Martin Weitzman has a new paper out that introduces the concept of a ‘free driver’ externality in the context of climate change responses:
Climate change is a global “free rider” problem because significant abatement of greenhouse gases is an expensive public good requiring international cooperation to apportion compliance among states. But it is also a global “free driver” problem because geoengineering the stratosphere with reflective particles to block incoming solar radiation is so cheap that it could essentially be undertaken unilaterally by one state perceiving itself to be in peril.
It’s a really interesting idea but can it really be described as an externality? The distinction is important because the way you frame the problem defines the solution.

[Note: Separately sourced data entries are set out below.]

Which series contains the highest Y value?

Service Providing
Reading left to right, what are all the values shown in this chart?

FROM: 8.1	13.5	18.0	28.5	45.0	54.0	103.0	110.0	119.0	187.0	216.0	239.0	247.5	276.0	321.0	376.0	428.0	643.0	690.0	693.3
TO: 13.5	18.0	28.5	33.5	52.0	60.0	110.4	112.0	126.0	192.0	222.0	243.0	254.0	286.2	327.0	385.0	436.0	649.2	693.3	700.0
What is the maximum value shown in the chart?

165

He is saying that the actions of one state to combat global warming could affect other countries, imposing an externality upon them. The paper goes on to say that a governance mechanism to resolve conflicts is required and propose a particular solution. That’s all fine, but why does Weitzman refer to it as an externality? Technically, perhaps it is since the actions of one party affect the welfare of another. But the common usage of the term isn’t that general: an externality is usually an unpriced effect upon another party.

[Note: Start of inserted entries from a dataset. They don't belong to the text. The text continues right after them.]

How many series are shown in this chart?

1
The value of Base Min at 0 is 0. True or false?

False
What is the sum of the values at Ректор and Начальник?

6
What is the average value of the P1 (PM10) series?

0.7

Is this free-driver effect unpriced? No. The cost to other countries is reflected in their efforts to cajole the free-driver out of geoengineering the atmosphere. There are many ways that they could threaten the potential free-driver to impose large costs upon it. The fact that Weitzman spends much of the paper developing a governance mechanism demonstrates that. If the effect were unpriced why would the potential free-drivers ever participate?